The foolish vision of a society which has abolished, not the economic conflicts between people, but their individual differences is a favorite theme for utopian novels and movies. It is also cited by politicians, who like to fend off all criticism of the state by magnanimously rejecting all nonsense about making everyone equal. This kind of repudiation of demands on the state is supposed to drum up the right kind of enthusiasm for the state. Fatuous comparison with the ancient past (the Soviets were once also useful for this game) has the same purpose, by revealing an idiotic “conflict between freedom and equality.” To get more of one you supposedly have to give up some of the other, so that you can’t have everything anyway, so stop complaining and start practicing the third basic value, fraternity (which is known as “solidarity” or “unity” nowadays). One can see that discontent with other people’s discontent is also fertile soil for false ideas about the most abstract determination of the state.

Those who take a positive stance towards the state proclaim that the state is “in everyone’s interest.” They attempt to make the obvious disadvantages of state actions acceptable by explaining the state as a necessary evil. The proof that the state is necessary because of human nature is part of the standard repertoire of every enlightened teacher and professor, who in this case cite the conflicts of a capitalistic society, for a change, instead of the lovable differences. This proof only works if one ignores the necessity to compete that the state imposes, along with all the economic peculiarities this involves, and declares that gratuitous mutual hostility is human nature. Man is a wolf to man, ergo some wolves have to make sure the other wolves keep quiet. This is supposed to be why it is necessary for the state to maintain order.

In everyday life, any criticism of the state’s actions which points to a discrepancy with one’s own interests is refuted simply by the remark that there must be order. Where would we end up if everything belonged to everyone? This expresses the willingness to contend against other individuals in pursuit of one’s own interest and at the same time to defend the limits that the political order forces on oneself and everyone else, a self-contradictory will which thrives in a democracy. It also flourishes in its fascist variation that disapproves of competitive self-interest, requiring in the name of true freedom that all individuals subordinate their endeavors entirely to the community.
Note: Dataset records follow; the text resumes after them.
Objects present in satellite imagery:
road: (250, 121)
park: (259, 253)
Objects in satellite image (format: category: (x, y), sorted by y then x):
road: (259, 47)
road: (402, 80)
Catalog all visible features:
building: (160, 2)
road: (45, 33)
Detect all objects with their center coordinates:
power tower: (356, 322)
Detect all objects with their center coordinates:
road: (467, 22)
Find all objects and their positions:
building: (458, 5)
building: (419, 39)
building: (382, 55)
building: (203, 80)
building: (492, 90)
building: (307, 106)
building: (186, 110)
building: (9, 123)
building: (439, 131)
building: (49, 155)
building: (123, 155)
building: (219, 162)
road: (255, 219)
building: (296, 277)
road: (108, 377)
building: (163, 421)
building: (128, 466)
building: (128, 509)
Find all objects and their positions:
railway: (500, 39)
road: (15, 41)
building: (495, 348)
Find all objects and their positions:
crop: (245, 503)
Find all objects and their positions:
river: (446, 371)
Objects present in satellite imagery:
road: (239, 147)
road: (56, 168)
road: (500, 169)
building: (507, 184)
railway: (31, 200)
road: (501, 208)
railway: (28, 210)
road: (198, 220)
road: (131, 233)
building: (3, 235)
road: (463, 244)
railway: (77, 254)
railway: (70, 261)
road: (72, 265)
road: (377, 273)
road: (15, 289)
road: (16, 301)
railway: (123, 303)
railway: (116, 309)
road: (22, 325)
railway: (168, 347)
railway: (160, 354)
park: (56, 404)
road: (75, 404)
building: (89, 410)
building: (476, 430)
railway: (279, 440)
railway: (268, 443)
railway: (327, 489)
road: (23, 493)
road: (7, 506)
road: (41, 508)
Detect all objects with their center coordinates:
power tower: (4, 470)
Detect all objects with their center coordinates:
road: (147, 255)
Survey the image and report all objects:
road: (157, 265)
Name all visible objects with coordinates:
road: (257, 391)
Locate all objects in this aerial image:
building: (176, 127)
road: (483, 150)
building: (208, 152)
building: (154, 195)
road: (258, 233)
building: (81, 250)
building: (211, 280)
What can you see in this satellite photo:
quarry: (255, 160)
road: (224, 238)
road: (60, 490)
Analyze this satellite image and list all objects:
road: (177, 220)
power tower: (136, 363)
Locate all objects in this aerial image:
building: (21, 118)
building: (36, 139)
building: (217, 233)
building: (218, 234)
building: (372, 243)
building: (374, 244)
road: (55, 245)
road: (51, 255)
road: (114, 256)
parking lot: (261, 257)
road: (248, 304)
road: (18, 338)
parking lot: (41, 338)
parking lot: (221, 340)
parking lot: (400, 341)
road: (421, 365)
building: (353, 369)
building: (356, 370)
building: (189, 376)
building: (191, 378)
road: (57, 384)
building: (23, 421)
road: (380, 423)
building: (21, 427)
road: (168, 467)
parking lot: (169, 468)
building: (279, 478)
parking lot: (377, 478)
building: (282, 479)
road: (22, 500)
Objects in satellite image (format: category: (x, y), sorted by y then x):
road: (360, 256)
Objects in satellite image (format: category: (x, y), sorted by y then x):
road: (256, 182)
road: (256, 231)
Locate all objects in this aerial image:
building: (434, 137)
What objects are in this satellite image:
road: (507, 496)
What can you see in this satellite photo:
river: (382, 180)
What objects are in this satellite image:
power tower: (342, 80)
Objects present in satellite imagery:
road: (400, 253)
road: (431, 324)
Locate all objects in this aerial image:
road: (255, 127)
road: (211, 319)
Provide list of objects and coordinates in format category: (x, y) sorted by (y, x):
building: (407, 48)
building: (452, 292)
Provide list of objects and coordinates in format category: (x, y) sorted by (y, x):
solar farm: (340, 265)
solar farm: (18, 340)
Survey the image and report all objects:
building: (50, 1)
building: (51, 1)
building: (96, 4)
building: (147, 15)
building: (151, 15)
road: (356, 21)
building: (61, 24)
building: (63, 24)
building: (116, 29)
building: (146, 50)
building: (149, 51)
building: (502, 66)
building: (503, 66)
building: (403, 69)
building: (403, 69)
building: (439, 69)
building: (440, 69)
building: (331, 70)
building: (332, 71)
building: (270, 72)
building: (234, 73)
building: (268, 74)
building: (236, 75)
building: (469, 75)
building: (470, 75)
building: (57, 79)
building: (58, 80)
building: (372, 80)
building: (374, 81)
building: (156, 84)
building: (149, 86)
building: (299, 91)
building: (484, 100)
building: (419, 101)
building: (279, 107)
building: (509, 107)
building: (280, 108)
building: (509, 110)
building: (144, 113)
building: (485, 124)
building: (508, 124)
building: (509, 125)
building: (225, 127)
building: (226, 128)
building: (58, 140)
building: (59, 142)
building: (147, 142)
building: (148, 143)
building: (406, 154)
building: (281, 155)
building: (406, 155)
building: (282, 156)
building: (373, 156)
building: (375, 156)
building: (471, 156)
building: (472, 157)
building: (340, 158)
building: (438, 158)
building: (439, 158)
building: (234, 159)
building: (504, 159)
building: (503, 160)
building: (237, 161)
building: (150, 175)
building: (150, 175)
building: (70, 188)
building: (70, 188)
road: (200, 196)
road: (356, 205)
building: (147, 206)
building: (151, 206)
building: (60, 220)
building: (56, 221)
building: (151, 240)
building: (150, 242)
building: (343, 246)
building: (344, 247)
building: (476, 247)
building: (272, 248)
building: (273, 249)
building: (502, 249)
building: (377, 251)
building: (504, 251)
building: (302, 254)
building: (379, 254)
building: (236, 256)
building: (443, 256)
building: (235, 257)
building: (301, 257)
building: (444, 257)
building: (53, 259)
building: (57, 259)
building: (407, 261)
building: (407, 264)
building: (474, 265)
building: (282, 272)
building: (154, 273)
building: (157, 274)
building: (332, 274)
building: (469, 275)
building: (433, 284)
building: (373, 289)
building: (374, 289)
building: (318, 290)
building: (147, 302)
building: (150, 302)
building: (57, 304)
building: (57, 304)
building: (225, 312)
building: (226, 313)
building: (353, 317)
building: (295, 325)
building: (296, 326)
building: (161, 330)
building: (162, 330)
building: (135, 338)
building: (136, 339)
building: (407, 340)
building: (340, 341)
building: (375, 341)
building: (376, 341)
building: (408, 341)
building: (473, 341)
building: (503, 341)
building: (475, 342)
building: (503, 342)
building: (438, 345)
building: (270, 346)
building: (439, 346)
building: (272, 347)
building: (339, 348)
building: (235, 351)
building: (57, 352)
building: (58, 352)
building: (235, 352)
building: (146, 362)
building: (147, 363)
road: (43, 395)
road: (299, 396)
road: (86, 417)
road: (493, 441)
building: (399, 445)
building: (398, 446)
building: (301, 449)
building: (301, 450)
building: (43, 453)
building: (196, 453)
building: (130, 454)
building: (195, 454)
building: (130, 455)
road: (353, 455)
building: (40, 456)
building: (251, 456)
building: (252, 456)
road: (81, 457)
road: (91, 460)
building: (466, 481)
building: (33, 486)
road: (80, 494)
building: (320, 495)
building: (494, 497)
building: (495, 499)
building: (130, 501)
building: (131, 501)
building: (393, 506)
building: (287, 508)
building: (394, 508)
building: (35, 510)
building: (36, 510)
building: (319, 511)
Public speakers on equality and freedom, who claim to have discovered in their own particular state the kind of order appropriate to mankind, can fall back on scientific literature for a detailed and well-prepared elaboration of this brazen lie. None of the social sciences or humanities (true to their name) can pass up the chance to provide a definition of man. The slight variations they offer on the theme, “Man is by nature an animal, but usually proves capable of higher things!” are due to the interest the particular discipline has in contributing to these “higher things.” All these sciences concern themselves with the two sides shown by citizens, their materialism of competition and their idealism of the state dictated by their dependence on it. And they proceed to transform this historical product, the bourgeois state, into an anthropological constant, making the bourgeois contortions of the will appear to be a confirmation of human nature, whether in terms of psychology, educational theory, economics, political science or theories of literature and language. As if these disciplines did not all owe their existence to the fact that individuals resist the need to abstract from themselves!

Marx has written all that must be said about the fable that a group of individuals entered into a social contract, as well as about the role of Robinson Crusoe in intellectual history! Evidently, academics just have to pay homage to human dignity, especially since they feel compelled to come up with criteria for distinguishing which deeds, of all those performed by humans taking the bourgeois state for granted, are in fact “inhuman.”